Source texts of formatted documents
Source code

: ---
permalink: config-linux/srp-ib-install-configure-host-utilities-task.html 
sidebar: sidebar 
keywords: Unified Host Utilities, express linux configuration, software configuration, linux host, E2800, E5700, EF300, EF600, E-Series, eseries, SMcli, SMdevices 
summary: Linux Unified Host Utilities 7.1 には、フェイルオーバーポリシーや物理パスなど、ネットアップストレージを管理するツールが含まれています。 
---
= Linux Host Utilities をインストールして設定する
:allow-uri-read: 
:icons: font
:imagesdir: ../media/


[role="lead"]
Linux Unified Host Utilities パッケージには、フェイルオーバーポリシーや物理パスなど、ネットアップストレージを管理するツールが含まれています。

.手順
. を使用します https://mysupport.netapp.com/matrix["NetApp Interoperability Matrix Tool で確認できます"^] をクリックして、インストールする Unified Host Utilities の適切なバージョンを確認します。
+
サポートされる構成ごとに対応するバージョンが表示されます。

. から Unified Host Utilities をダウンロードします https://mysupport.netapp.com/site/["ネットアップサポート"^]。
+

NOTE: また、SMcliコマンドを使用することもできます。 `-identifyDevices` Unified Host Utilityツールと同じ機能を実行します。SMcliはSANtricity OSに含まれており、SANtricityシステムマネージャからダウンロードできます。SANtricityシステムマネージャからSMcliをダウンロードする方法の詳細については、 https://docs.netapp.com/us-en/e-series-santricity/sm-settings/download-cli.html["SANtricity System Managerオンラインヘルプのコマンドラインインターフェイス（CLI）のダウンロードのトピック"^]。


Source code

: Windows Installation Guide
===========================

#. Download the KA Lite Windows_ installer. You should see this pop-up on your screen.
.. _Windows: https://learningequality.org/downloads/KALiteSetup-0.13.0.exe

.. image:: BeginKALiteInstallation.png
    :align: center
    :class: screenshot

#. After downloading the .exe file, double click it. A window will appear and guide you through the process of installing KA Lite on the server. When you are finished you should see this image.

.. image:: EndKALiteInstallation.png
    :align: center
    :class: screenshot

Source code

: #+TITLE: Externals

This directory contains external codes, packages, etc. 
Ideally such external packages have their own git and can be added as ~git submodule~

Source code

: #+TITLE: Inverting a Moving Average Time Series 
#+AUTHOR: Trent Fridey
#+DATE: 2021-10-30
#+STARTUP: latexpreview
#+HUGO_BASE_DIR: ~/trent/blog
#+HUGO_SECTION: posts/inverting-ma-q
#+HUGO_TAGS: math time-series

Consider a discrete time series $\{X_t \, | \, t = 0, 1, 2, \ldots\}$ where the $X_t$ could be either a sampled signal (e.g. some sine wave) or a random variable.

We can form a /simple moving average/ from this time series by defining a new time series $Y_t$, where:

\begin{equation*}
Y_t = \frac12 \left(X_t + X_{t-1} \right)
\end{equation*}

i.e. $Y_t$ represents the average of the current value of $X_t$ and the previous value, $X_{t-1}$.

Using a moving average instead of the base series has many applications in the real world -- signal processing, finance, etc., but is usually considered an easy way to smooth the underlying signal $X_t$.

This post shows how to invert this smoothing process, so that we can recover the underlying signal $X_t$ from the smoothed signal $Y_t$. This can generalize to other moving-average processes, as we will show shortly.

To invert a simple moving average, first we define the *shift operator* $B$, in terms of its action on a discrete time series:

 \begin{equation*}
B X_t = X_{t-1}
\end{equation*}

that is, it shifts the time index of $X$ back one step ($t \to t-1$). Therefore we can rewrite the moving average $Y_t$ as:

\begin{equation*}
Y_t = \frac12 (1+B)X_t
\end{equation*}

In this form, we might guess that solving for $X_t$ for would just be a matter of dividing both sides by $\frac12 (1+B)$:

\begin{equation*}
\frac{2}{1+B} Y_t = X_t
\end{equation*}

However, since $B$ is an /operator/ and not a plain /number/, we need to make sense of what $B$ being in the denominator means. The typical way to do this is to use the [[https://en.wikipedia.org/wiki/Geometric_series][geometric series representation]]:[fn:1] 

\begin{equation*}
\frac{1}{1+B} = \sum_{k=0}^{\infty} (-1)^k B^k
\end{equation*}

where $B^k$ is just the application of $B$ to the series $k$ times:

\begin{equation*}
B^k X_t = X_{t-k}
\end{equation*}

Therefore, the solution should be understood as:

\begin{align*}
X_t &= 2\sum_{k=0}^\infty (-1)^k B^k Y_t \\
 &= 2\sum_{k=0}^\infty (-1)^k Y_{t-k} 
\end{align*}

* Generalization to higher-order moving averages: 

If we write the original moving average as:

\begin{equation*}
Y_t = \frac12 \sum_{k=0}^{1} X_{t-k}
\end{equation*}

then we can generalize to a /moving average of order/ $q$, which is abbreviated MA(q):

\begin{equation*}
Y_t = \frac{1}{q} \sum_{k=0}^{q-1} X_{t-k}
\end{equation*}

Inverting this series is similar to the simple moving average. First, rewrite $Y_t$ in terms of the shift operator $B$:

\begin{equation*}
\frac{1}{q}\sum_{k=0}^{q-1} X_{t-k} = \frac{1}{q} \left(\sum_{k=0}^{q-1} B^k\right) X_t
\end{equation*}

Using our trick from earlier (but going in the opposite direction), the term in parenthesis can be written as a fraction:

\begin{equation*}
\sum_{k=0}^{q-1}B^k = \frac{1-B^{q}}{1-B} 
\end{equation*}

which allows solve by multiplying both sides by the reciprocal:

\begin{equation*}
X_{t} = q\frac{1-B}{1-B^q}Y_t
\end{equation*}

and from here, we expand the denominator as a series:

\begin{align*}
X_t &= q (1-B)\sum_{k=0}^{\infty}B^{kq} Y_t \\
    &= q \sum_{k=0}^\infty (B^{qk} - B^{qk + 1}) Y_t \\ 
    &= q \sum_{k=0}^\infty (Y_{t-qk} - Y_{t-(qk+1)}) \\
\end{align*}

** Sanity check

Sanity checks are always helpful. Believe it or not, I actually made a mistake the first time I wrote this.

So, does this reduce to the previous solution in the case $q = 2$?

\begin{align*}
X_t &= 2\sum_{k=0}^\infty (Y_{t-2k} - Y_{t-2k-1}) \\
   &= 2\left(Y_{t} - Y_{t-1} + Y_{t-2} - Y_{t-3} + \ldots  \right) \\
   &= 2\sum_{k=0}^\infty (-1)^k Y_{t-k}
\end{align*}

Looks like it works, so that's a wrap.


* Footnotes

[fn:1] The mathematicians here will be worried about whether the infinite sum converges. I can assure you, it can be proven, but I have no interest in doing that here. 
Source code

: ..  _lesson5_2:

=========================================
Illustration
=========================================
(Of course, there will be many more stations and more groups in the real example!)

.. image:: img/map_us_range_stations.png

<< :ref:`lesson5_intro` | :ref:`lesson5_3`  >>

...

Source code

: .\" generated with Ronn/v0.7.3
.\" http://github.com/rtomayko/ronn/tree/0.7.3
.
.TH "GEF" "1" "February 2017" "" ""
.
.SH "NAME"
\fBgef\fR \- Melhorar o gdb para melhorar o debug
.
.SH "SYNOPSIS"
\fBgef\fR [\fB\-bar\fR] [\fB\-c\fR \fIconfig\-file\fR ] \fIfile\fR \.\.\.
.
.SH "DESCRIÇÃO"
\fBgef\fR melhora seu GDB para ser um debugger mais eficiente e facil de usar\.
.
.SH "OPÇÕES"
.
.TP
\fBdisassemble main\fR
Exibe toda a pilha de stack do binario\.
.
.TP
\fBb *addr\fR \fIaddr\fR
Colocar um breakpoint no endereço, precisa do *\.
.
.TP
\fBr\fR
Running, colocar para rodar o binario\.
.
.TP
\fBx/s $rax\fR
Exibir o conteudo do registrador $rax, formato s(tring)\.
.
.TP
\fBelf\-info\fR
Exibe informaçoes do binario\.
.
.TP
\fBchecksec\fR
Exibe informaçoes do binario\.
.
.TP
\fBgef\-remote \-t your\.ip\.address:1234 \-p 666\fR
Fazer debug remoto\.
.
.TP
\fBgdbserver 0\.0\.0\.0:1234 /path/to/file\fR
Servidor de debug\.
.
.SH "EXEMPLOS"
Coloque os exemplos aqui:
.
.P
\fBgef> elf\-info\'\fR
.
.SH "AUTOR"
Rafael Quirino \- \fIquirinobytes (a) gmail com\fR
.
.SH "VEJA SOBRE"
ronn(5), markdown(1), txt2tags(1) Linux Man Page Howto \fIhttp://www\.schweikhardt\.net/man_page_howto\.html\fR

==

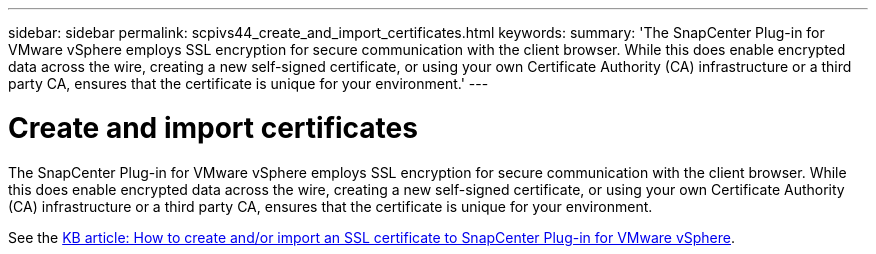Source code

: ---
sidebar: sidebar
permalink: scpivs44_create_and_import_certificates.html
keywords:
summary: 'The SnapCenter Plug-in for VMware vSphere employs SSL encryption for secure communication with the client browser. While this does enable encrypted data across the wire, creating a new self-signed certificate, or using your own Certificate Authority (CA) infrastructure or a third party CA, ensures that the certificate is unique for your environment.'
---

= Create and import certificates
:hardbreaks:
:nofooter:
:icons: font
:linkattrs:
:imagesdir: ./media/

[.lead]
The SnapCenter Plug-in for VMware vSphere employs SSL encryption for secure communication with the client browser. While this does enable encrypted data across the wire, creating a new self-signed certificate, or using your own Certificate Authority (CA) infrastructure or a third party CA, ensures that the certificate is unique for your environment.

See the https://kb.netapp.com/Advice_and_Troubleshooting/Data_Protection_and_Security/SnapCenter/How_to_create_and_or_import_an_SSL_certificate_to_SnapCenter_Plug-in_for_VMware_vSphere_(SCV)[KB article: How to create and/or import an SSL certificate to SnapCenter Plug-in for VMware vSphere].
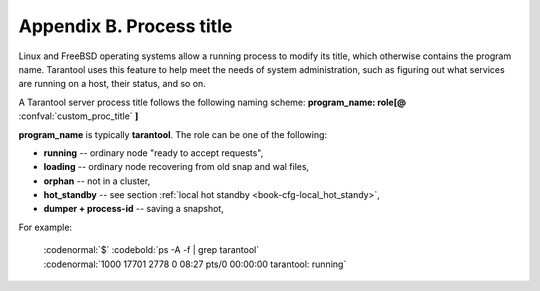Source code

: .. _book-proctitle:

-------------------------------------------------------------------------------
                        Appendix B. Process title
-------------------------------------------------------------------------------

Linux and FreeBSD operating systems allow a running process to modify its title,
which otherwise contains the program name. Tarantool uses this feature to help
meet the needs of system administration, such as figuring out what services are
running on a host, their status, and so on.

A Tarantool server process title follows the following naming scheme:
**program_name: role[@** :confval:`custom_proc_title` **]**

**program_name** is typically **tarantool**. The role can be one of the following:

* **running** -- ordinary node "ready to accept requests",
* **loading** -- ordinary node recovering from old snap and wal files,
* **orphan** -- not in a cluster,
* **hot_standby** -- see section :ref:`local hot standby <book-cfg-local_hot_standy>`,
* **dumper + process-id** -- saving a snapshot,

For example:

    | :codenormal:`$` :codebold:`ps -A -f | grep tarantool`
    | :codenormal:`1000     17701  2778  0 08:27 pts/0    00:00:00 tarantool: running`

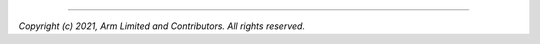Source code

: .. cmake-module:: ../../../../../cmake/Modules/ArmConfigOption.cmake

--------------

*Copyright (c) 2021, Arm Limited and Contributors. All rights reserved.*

_Work required_
Which lines above hold the word "left"? Copy each of them.

_Answer area_
Y_t = \frac12 \left(X_t + X_{t-1} \right)
\frac{1}{q}\sum_{k=0}^{q-1} X_{t-k} = \frac{1}{q} \left(\sum_{k=0}^{q-1} B^k\right) X_t
   &= 2\left(Y_{t} - Y_{t-1} + Y_{t-2} - Y_{t-3} + \ldots  \right) \\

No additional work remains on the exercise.